In 2003, a man was admitted to a Harlem hospital with bite marks. He claimed he had been attacked by a vicious pit bull, but doctors didn’t believe him for a second.
His wounds were so large and deep that he seemed to have encountered an ancient beast rather than a dog.
The bitten man’s apartment was in an apartment building in Harlem. When the cops arrived, they prudently did not rush in, but slipped a tiny video camera through the crack under the door. On the screen appeared the contented face of a huge tiger, named Ming, who had lived in the center of New York for the past three years. And he had bitten his owner by accident: he was just playing around a little.
A brief history of Ming and Al
Authorities ran an elaborate operation to get the adult tiger out of the apartment without casualties. Two dozen specialists were involved: zoologists, the nature department, and, of course, a special police squad.
However, all the same it was not without surprises.
When the tiger was shot with a tranquilizer dart, the police went inside the four-room apartment and found a huge swimming pool.
In the water was resting a foot and a half alligator. As it would later turn out, his name was Al.
After such a find, the inspection of the rest of the apartment was delayed: no one wanted to open the wall cupboard, expecting a gorilla to pop out of there. But no other wild animals were found in the room.
As it turned out, Antoine Yates, the owner of the apartment, had secretly bought these animals on the black market and raised them as pets. All because of Mr. Yeats’s childhood passion for animals.
The interesting thing is that Yeats was just a construction worker.
That is, he never had much money and inherited the apartment. But despite all the difficulties, Yeats’s craving for animals won and he created a mini zoo at his home.
Every morning, Yates would buy three to four pounds of meat at the local supermarket; Ming especially liked chicken wings. The alligator didn’t have a particular preference.
Before Ming and Al, a lion cub and many snakes had been in the apartment. But those animals had to be sold. Rumor has it that Yates even kept a llama and a hyena in the apartment, but he denies it.
What became of the animals?
They were put in the local zoo, and Yates was convicted – he had to spend several months in jail and pay a fine. Now he can’t keep any animals in his home.Equally interesting in this story is the fact that none of Yeats’s neighbors seem to have suspected a thing. Yates has been complained about a couple of times because of the smell of urine and noise, but no one has expressed even a hint that there is a tiger in the apartment.
Apparently, Mr.
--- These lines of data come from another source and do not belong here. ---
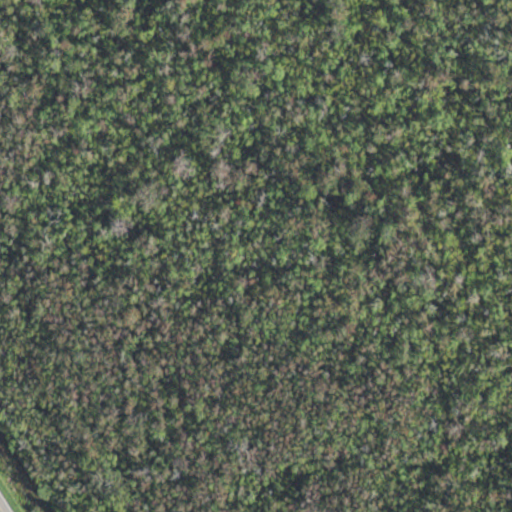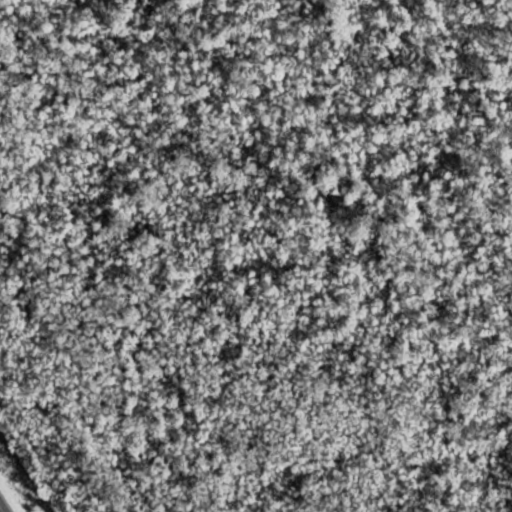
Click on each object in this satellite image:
road: (1, 510)
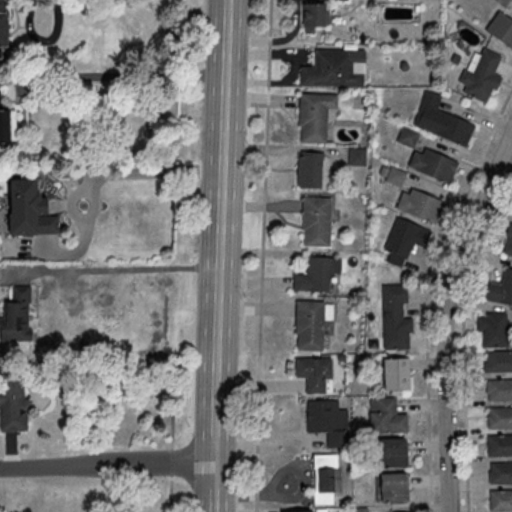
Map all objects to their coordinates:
building: (314, 16)
building: (314, 16)
building: (3, 24)
building: (3, 25)
building: (500, 29)
building: (334, 68)
building: (331, 70)
road: (123, 76)
building: (480, 76)
building: (313, 116)
building: (315, 116)
building: (442, 120)
building: (440, 121)
building: (6, 127)
building: (406, 137)
building: (356, 156)
building: (357, 156)
building: (432, 165)
building: (309, 169)
building: (310, 169)
road: (142, 170)
building: (391, 176)
building: (418, 205)
building: (28, 210)
building: (29, 210)
building: (315, 221)
building: (316, 221)
road: (219, 231)
building: (404, 239)
building: (507, 242)
road: (262, 255)
building: (316, 273)
building: (315, 275)
building: (500, 289)
road: (429, 293)
building: (16, 315)
road: (445, 316)
building: (394, 317)
building: (312, 323)
building: (309, 325)
building: (492, 329)
road: (463, 342)
building: (497, 360)
building: (498, 361)
building: (314, 373)
building: (395, 374)
building: (498, 389)
building: (499, 390)
building: (13, 400)
building: (13, 403)
building: (386, 416)
building: (499, 416)
building: (499, 417)
building: (327, 421)
building: (499, 444)
building: (500, 445)
building: (395, 452)
road: (106, 465)
road: (171, 467)
building: (500, 471)
building: (500, 473)
building: (325, 478)
building: (393, 486)
road: (212, 487)
building: (500, 499)
building: (501, 500)
building: (359, 510)
building: (295, 511)
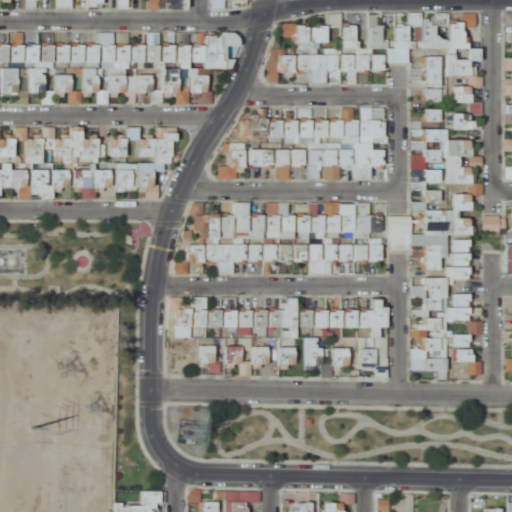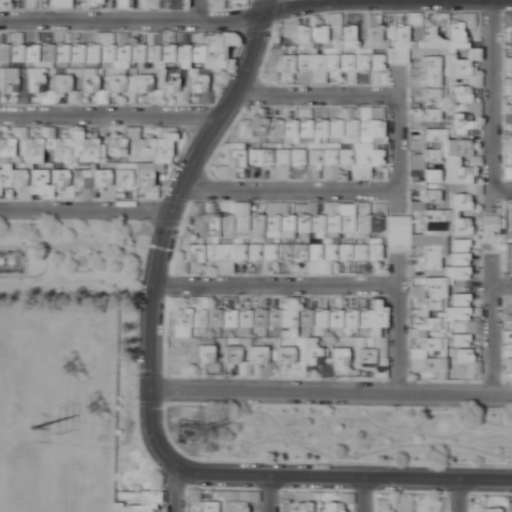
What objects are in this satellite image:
park: (90, 299)
power tower: (69, 370)
power tower: (92, 409)
park: (358, 431)
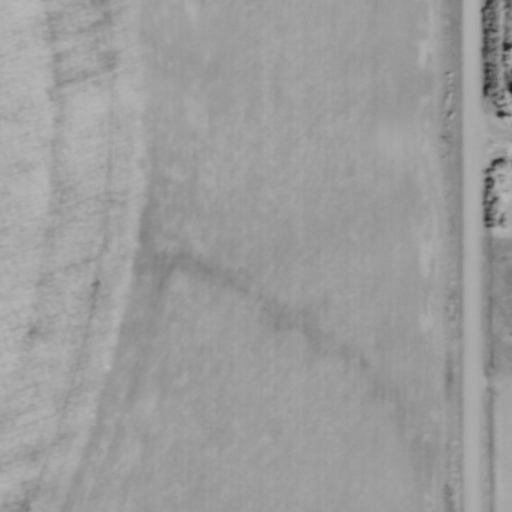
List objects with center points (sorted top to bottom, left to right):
road: (493, 128)
crop: (226, 255)
road: (475, 255)
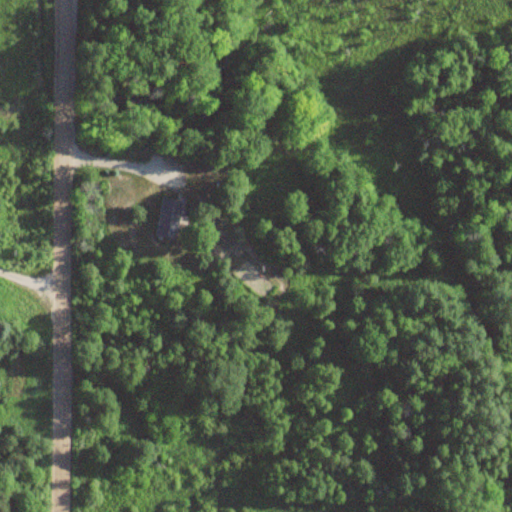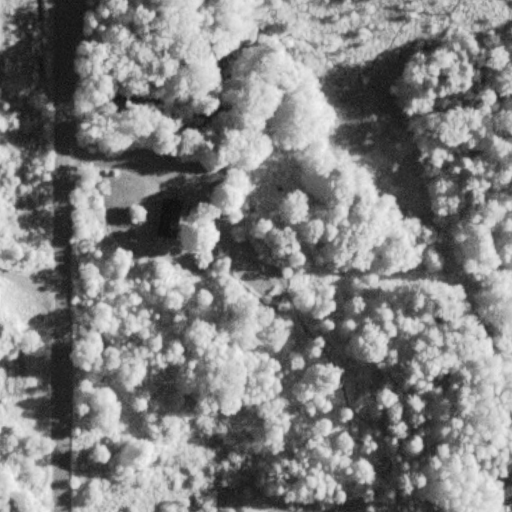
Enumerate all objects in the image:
building: (168, 219)
road: (57, 256)
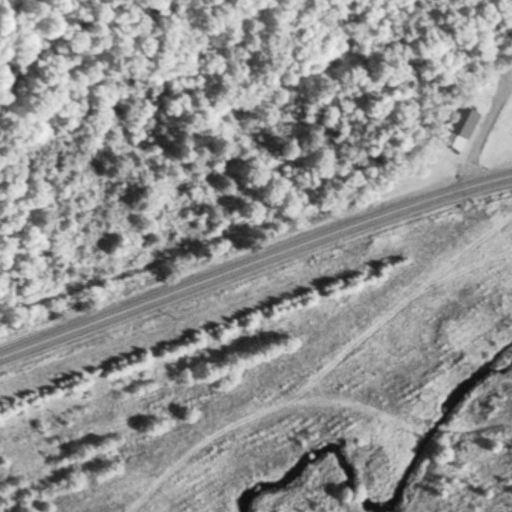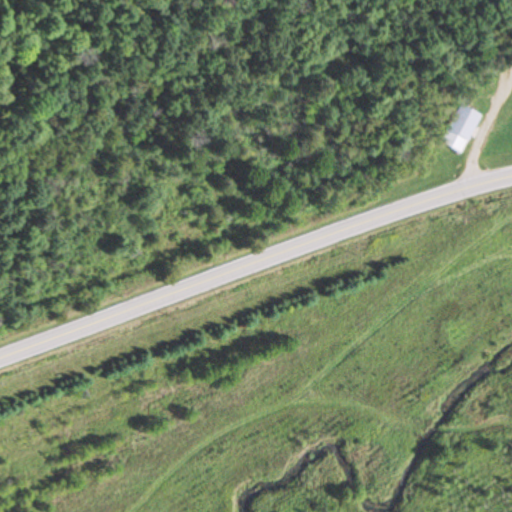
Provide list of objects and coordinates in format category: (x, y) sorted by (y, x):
road: (486, 125)
building: (457, 130)
road: (254, 263)
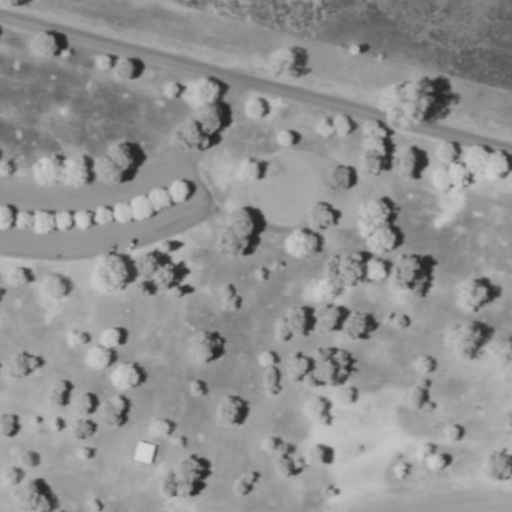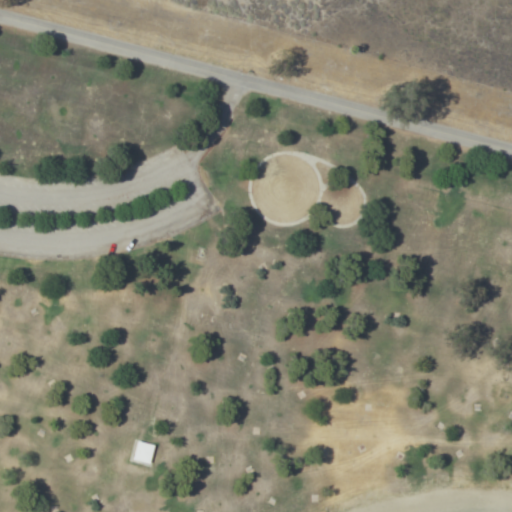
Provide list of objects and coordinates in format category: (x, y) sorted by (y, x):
road: (256, 83)
road: (141, 176)
road: (124, 234)
building: (140, 452)
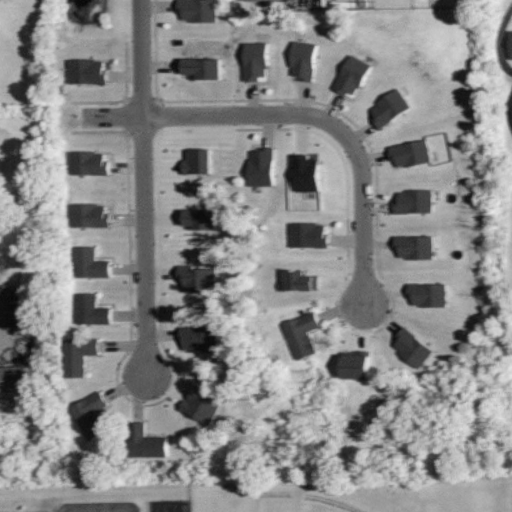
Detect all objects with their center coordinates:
building: (261, 0)
building: (200, 10)
building: (201, 10)
building: (511, 42)
building: (257, 60)
building: (305, 60)
building: (259, 61)
building: (307, 61)
building: (205, 68)
building: (207, 69)
building: (88, 70)
building: (89, 71)
building: (354, 74)
building: (356, 76)
building: (392, 106)
building: (393, 108)
road: (308, 114)
building: (412, 151)
building: (413, 154)
building: (199, 161)
building: (91, 162)
building: (202, 162)
building: (92, 163)
building: (264, 166)
building: (265, 168)
building: (311, 174)
road: (148, 188)
building: (416, 200)
building: (417, 202)
building: (92, 214)
building: (92, 216)
building: (203, 219)
building: (201, 220)
building: (310, 234)
building: (311, 236)
building: (417, 246)
building: (418, 248)
building: (91, 262)
building: (93, 264)
building: (199, 279)
building: (201, 280)
building: (301, 281)
building: (302, 282)
building: (430, 293)
building: (431, 295)
building: (90, 309)
building: (95, 311)
building: (302, 333)
building: (305, 335)
building: (201, 338)
building: (202, 340)
building: (416, 346)
building: (415, 349)
building: (77, 354)
building: (81, 356)
building: (358, 366)
building: (360, 367)
building: (14, 380)
building: (201, 402)
building: (204, 406)
building: (91, 414)
building: (93, 416)
building: (146, 441)
building: (150, 444)
park: (103, 511)
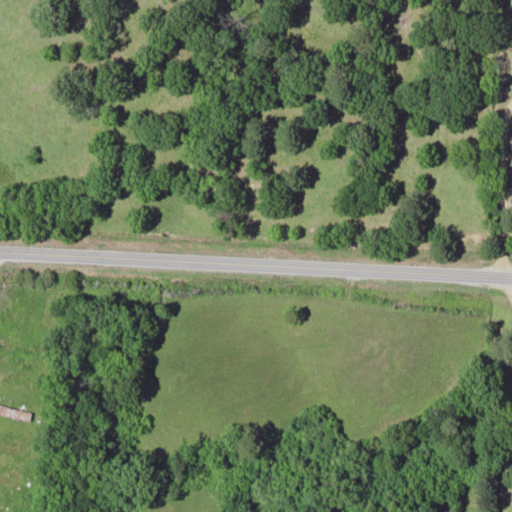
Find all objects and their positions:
road: (499, 187)
road: (256, 263)
building: (23, 316)
building: (15, 411)
building: (10, 448)
building: (10, 480)
building: (5, 506)
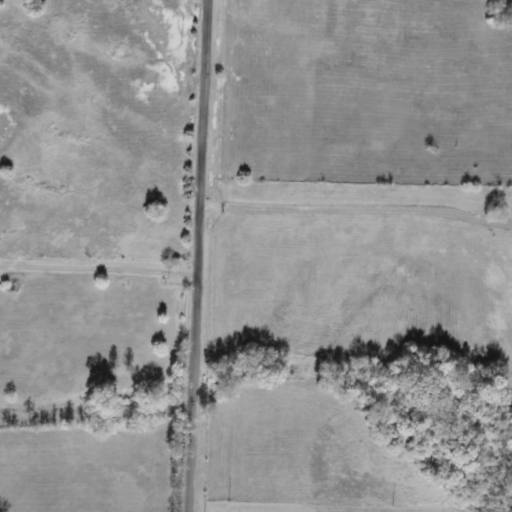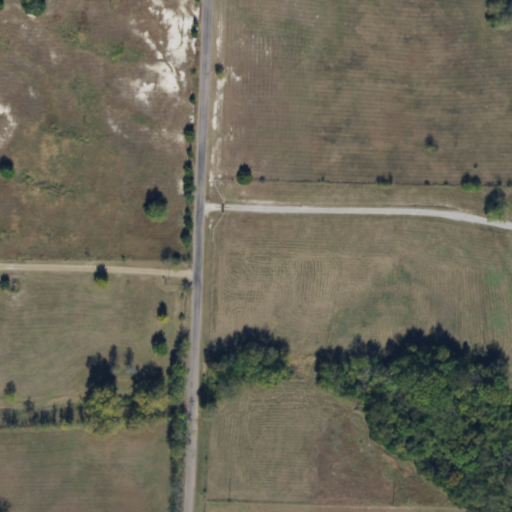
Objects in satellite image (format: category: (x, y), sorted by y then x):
road: (355, 210)
road: (195, 256)
road: (97, 272)
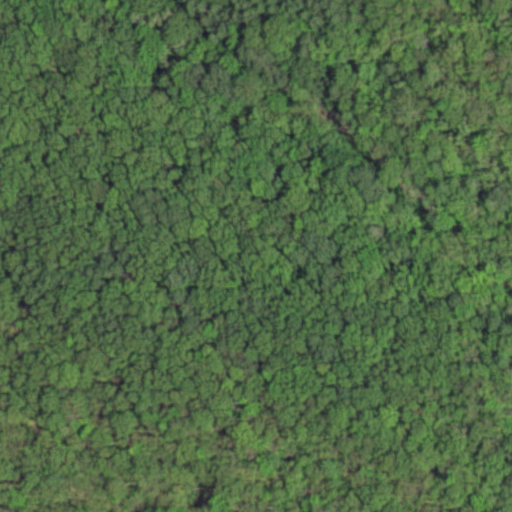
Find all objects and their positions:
road: (456, 5)
road: (352, 135)
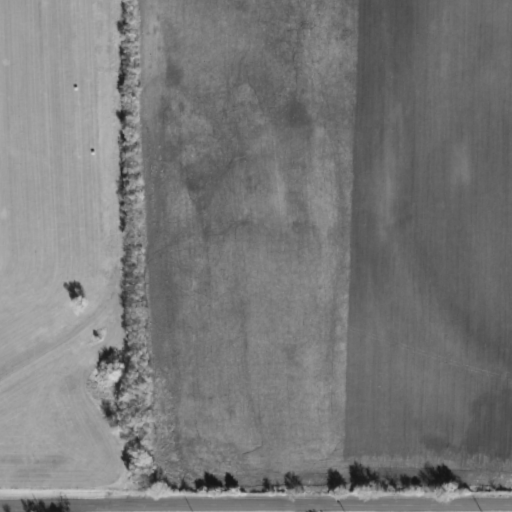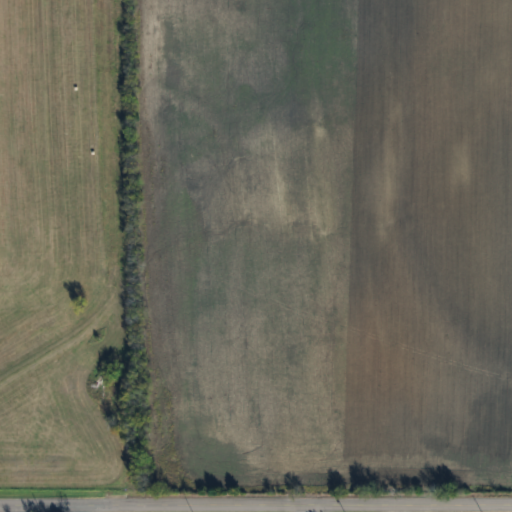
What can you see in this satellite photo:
road: (268, 507)
road: (302, 509)
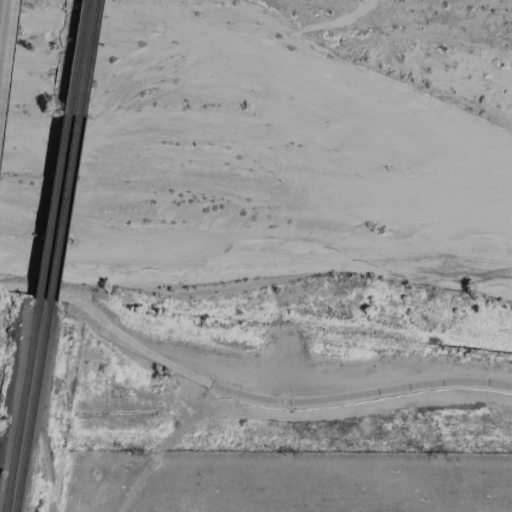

Yates was a master of stealth and taught it to the tiger.
He did all this for a dream: He wanted to create a special kind of zoo in New York, where visitors could interact with the animals and not just look at them through the bars.
He thought Ming would be the main animal in his project, because the tiger had been raised in constant care and was not aggressive. Unfortunately for Yeats, all those plans faded into oblivion after the tiger bit him.
In 2019, Ming died.
The tiger died of old age; he was in his early twenties – a very old age for a predator. Yates often visited him at the zoo, so their bond wasn’t completely severed.
Ming was even given a grave. Yates, however, did not immediately dare to visit it. Apparently, he was having a hard time with the loss of his friend.
Yates was never angry at the tiger because of the bites, according to him, Ming simply miscalculated: he chased the cat outside the window, and when they tried to stop him – in a playful rush – he bit the man’s arm and side and squeezed a little.